■ **抜粋**:
アオブダイに比べるとやや南方に生息し、沖縄では「アーガイ」と呼ばれ食用魚としても流通する。太平洋からインド洋までの暖かい海域に広く分布している。成魚は潮通しの良いサンゴ礁や岩礁域にすむが、幼魚の頃は河口域に入ることもある。藻類を好んで捕食するが、甲殻類や小魚も食べる。死滅したサンゴ礁についた藻類を食すので新しいサンゴ礁を繁殖させるのにも一役かっている。メスは獲物がある周辺に小規模な群れをつくるが、オスは単独で生息していることが多い。追い込み網、突き漁で漁獲されることがあるが釣りでも掛かることがある。食味が良いことから高級魚として扱われ、市場では高値で出回っている。

■ **データ一覧**:
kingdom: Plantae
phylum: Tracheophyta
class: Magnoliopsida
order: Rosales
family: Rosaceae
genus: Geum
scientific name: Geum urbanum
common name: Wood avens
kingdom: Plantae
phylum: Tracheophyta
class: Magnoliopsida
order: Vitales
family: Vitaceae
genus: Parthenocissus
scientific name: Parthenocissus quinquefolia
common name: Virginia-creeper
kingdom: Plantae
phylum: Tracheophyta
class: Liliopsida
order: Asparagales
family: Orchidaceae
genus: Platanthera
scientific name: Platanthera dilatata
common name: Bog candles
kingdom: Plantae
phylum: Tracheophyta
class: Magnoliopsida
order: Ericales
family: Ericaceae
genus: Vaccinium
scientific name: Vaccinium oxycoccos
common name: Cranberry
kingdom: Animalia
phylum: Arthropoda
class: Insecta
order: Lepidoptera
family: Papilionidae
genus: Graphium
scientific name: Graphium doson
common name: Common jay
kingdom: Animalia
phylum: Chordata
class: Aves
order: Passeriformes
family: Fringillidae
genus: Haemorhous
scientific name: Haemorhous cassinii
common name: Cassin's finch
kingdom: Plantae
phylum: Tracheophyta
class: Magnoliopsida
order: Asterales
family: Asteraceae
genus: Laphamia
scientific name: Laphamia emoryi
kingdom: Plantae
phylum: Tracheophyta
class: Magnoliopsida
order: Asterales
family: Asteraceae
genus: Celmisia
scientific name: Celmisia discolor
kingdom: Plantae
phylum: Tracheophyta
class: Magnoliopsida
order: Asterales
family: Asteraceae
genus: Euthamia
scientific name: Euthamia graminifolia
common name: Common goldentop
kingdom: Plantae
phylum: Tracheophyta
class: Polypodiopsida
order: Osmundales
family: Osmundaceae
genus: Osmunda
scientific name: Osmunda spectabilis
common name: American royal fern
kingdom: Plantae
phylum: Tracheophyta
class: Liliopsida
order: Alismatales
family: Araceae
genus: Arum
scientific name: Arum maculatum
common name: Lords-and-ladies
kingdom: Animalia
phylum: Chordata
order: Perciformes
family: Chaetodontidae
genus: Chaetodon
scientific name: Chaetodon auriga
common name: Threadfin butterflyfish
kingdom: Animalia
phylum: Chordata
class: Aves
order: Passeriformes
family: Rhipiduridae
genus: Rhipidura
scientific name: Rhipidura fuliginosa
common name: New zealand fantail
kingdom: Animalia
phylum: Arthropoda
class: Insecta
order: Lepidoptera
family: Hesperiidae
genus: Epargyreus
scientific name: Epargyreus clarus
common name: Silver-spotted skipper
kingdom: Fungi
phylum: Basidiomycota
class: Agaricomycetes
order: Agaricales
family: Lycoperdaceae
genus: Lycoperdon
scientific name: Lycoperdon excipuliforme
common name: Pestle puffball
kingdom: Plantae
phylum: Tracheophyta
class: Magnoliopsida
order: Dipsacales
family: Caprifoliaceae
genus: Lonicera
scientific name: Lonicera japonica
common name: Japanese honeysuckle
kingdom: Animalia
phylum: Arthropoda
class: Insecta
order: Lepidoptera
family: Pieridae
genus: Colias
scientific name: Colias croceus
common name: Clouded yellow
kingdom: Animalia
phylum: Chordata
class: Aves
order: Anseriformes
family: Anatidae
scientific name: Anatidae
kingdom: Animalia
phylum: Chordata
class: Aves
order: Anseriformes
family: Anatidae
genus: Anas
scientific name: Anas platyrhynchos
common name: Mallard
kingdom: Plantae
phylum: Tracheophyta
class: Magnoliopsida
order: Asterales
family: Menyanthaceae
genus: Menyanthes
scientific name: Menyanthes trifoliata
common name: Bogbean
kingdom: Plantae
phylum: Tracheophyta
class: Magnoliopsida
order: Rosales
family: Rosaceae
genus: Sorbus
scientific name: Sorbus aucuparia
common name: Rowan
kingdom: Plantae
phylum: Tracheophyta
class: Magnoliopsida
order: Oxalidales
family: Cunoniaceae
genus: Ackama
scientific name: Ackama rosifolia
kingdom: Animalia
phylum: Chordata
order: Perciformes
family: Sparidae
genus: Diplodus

■ **実施事項 A**:
「アーガイ」の解説文を2文で要約せよ。
■ **実施事項 B**:
「アーガイ」の解説文に基づき、次の問いに答えよ。
(i) 幼魚の頃に入ることがあるのはどこか。
(ii) 単独で生息していることが多いのはオスとメスのどちらか。
(iii) 死滅したサンゴ礁についた藻類を食べることは、何に一役かっているとされているか。
■ **実施事項 C**:
「アーガイ」の解説文を、最後の文の後から書き継げ。

■ **結果 A**:
沖縄で「アーガイ」と呼ばれるこの魚は太平洋からインド洋までの暖かい海域に広く分布し、成魚は潮通しの良いサンゴ礁や岩礁域にすみ、藻類を好んで食べるほか甲殻類や小魚も食べる。追い込み網や突き漁、釣りで漁獲され、食味が良いことから高級魚として高値で出回っている。

■ **結果 B**:
(i) 河口域
(ii) オス
(iii) 新しいサンゴ礁を繁殖させること

■ **結果 C**:
アオブダイの仲間としては珍しく、オスとメスは体色に大きな差があるので見分けがつきやすい。オスは青~青緑色で、アオブダイに非常によく似ており、同種と思われていた事があるが、全くの別種であった。メスは黄色~茶で、体側と背ビレ、尾ビレ、頭部、眼の周りなどには青い横縞が顕著に現れる。しかしこれらの体色は個体によって差が大きい。胃は持たない。体長は一般的には40~60cm程度のものが多いが、大きいものだと80cmを超える大型の魚種。歯は融合していてくちばしのようになっている。融合した歯の板を唇が半分ほど覆っていることからくちばしのように見える。そのため他の魚のように口が伸びることはない。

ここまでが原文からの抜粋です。